[RAW DATA Boundary: Start]

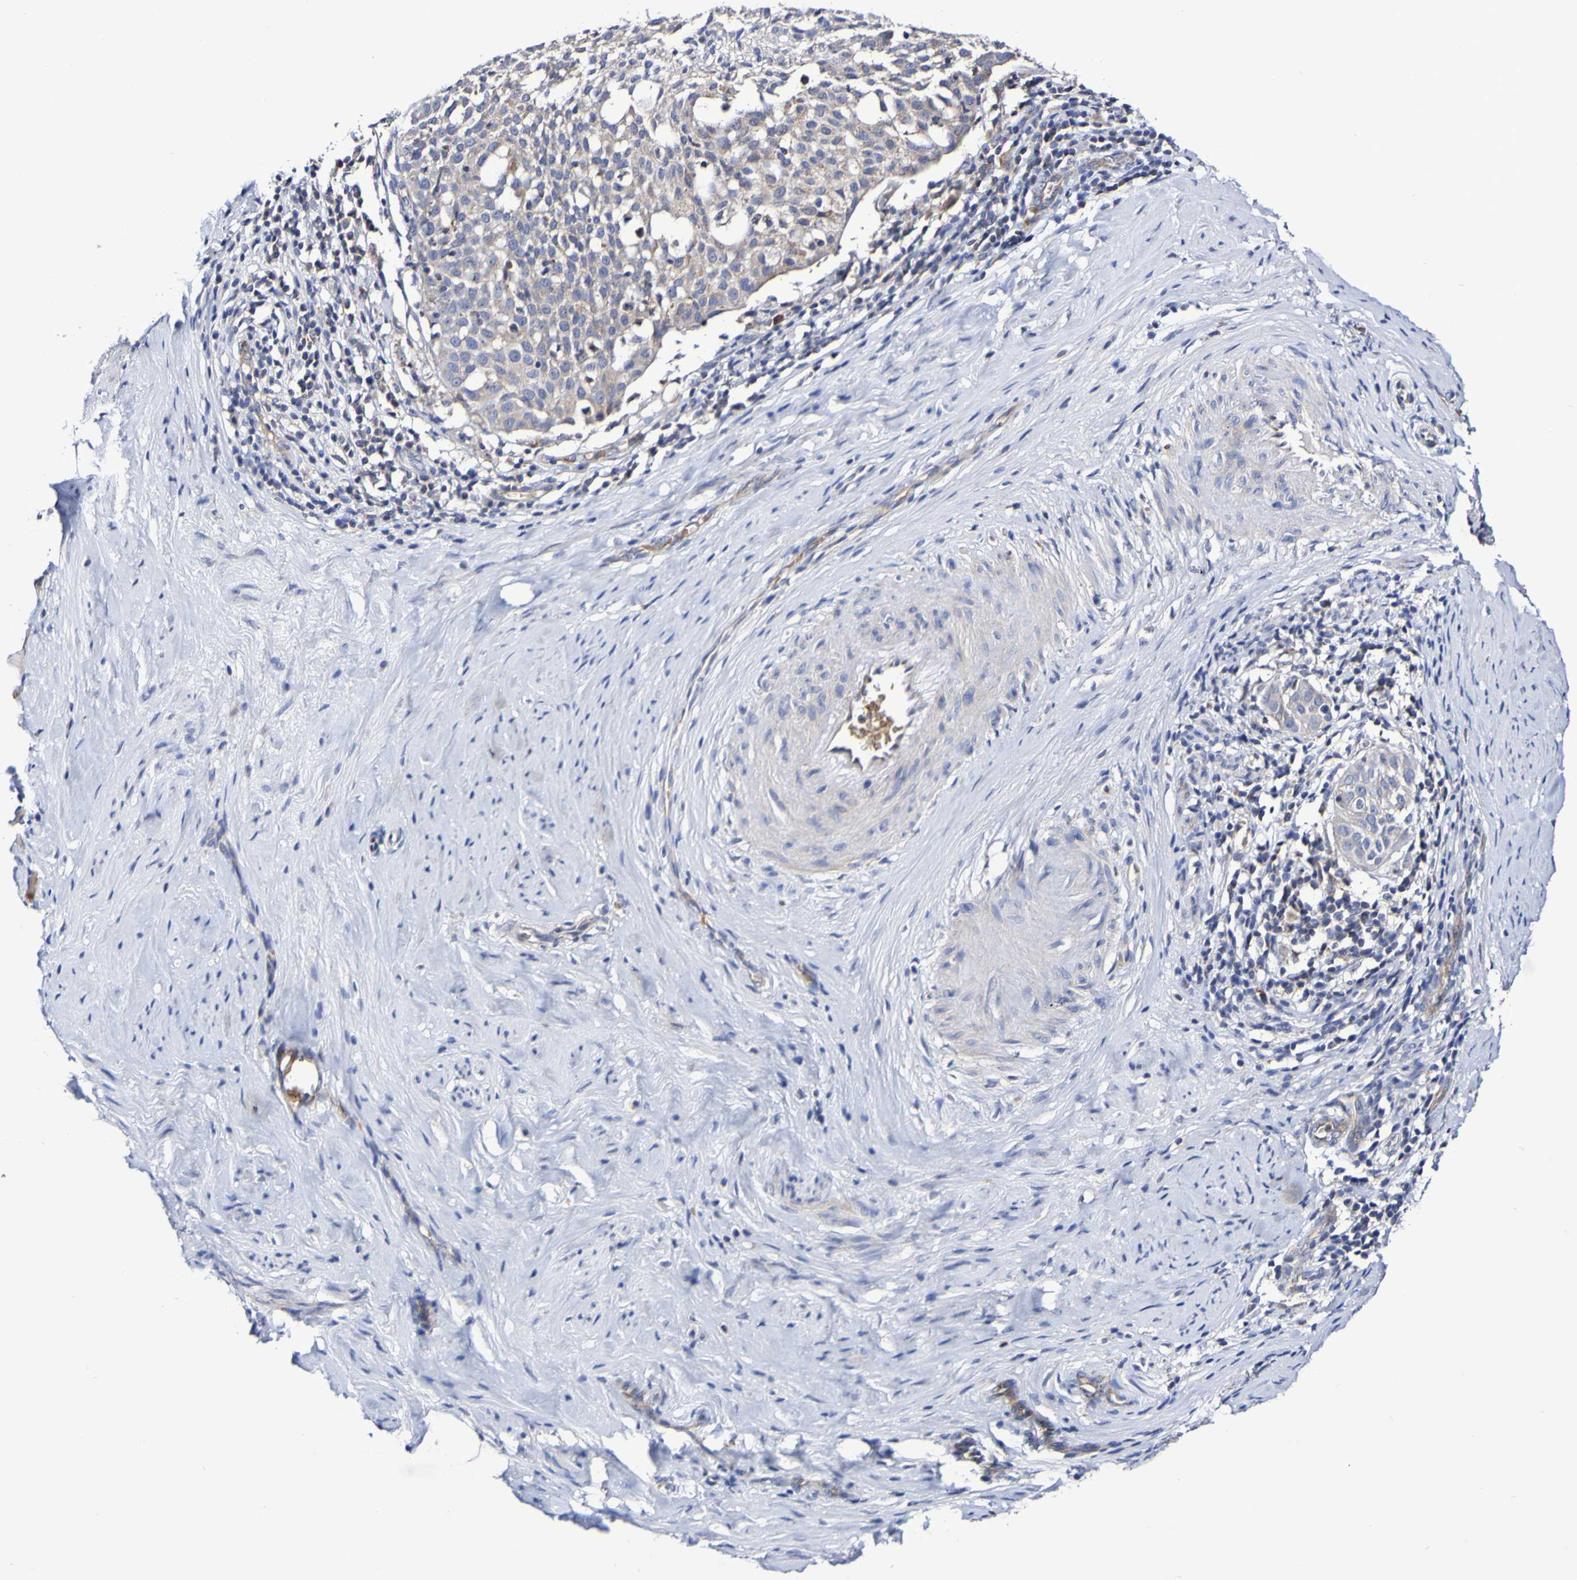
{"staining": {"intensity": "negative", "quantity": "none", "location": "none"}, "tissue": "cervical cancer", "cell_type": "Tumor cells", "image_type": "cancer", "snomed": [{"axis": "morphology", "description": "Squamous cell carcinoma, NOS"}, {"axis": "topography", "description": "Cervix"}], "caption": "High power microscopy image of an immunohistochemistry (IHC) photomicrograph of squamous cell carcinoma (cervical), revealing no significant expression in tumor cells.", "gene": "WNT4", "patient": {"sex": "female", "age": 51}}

[RAW DATA Boundary: End]
[RAW DATA Boundary: Start]

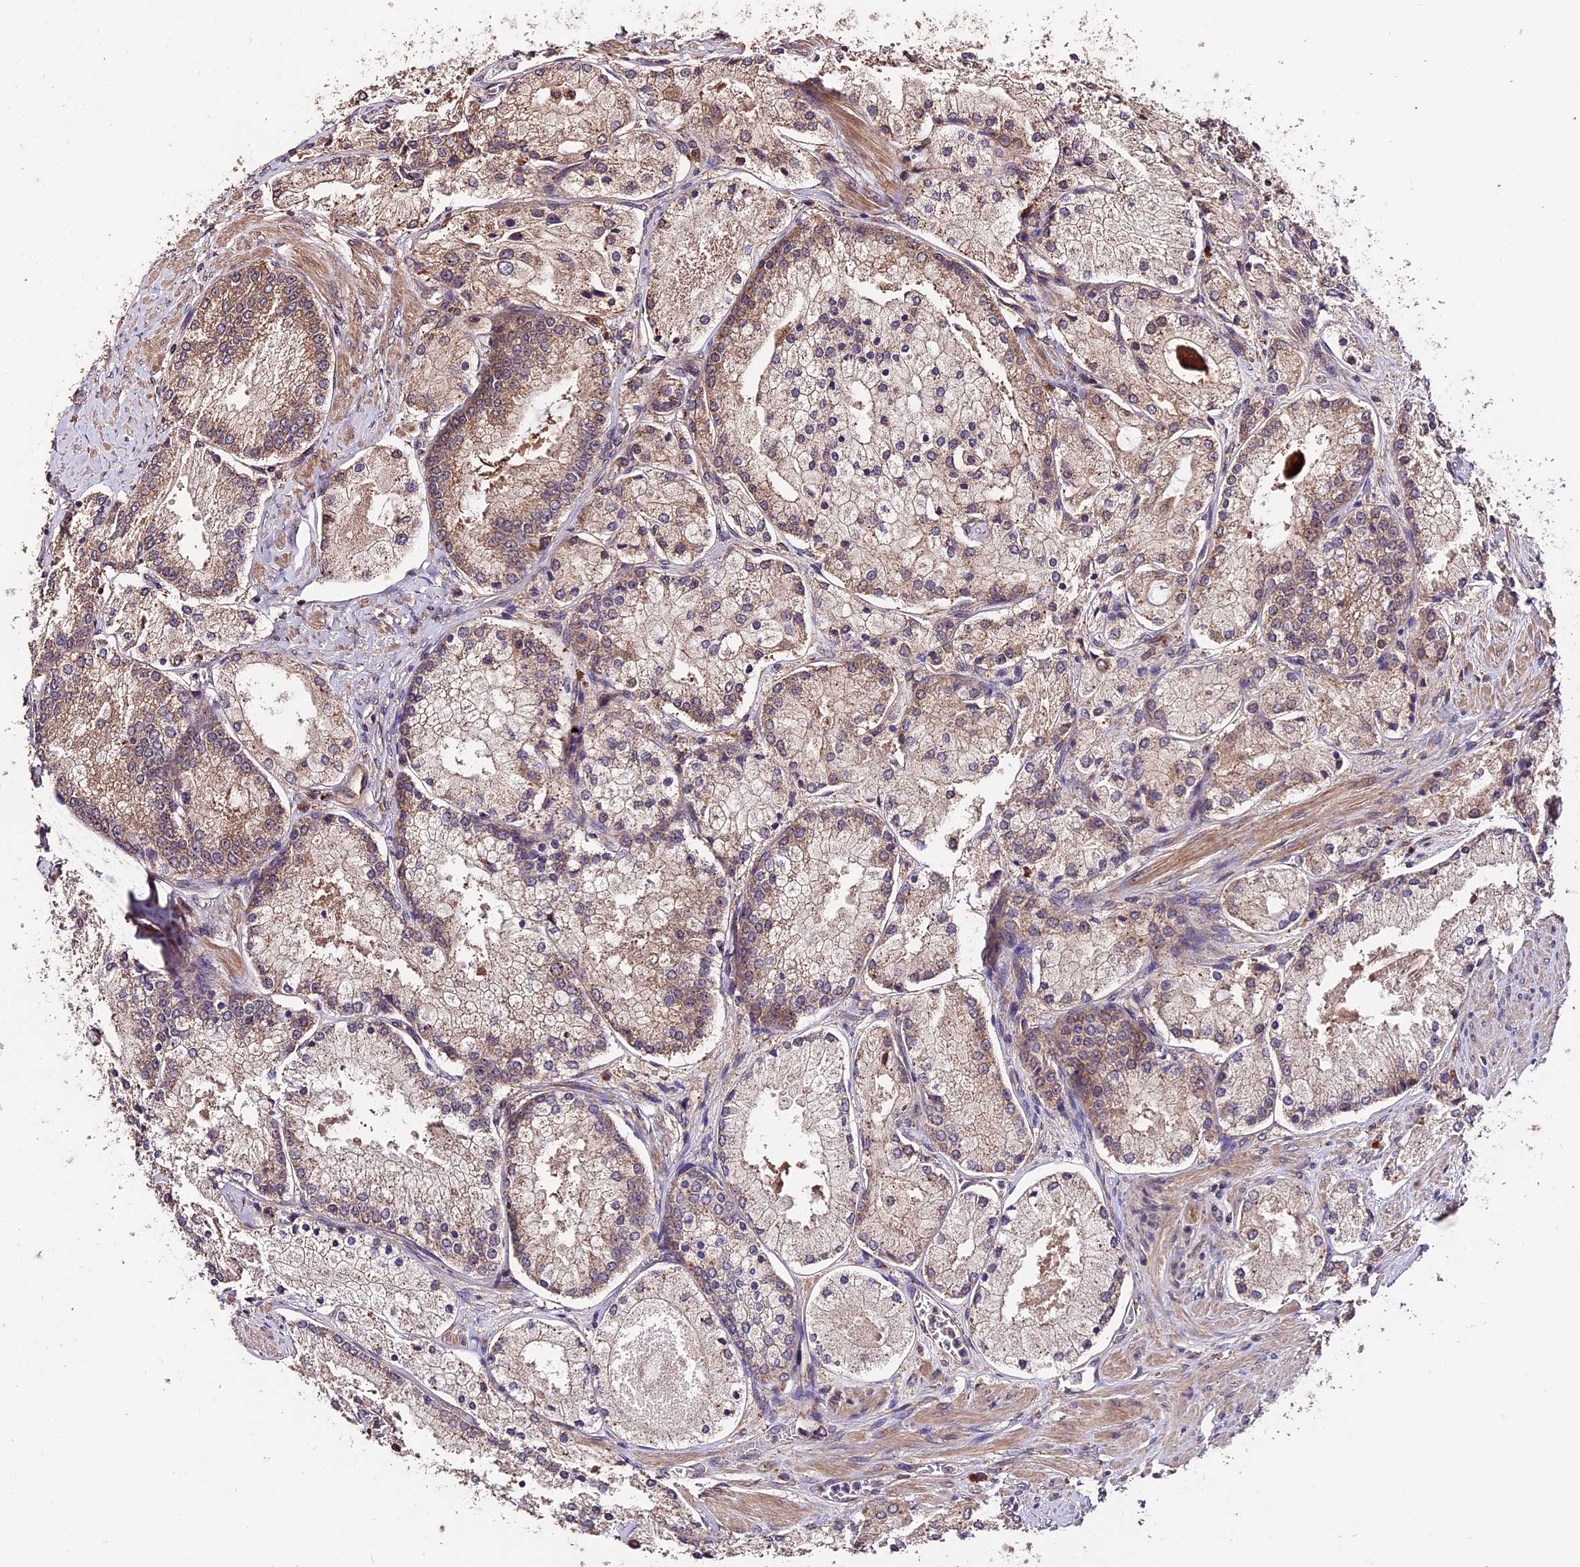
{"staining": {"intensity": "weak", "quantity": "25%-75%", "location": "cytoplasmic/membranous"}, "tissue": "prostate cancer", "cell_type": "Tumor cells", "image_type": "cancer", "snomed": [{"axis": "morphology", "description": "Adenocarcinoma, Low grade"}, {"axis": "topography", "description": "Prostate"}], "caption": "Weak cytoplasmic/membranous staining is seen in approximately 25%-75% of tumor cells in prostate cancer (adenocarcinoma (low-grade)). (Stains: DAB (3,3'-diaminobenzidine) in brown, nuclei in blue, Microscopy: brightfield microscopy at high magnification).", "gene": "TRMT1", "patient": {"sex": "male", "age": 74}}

[RAW DATA Boundary: End]
[RAW DATA Boundary: Start]

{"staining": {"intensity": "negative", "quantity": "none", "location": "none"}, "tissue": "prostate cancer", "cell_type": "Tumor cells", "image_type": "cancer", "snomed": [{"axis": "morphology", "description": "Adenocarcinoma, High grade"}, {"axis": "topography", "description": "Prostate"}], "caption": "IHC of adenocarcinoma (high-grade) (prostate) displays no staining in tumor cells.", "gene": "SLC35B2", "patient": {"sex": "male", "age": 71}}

[RAW DATA Boundary: End]

**TASK:**
The expected output is every line of the records in which the string "negative" appears.

**EXPECTED ANSWER:**
{"staining": {"intensity": "negative", "quantity": "none", "location": "none"}, "tissue": "cervical cancer", "cell_type": "Tumor cells", "image_type": "cancer", "snomed": [{"axis": "morphology", "description": "Squamous cell carcinoma, NOS"}, {"axis": "topography", "description": "Cervix"}], "caption": "High power microscopy image of an immunohistochemistry (IHC) photomicrograph of squamous cell carcinoma (cervical), revealing no significant expression in tumor cells.", "gene": "WNT4", "patient": {"sex": "female", "age": 51}}
{"staining": {"intensity": "negative", "quantity": "none", "location": "none"}, "tissue": "prostate cancer", "cell_type": "Tumor cells", "image_type": "cancer", "snomed": [{"axis": "morphology", "description": "Adenocarcinoma, High grade"}, {"axis": "topography", "description": "Prostate"}], "caption": "IHC of adenocarcinoma (high-grade) (prostate) displays no staining in tumor cells.", "gene": "SLC35B2", "patient": {"sex": "male", "age": 71}}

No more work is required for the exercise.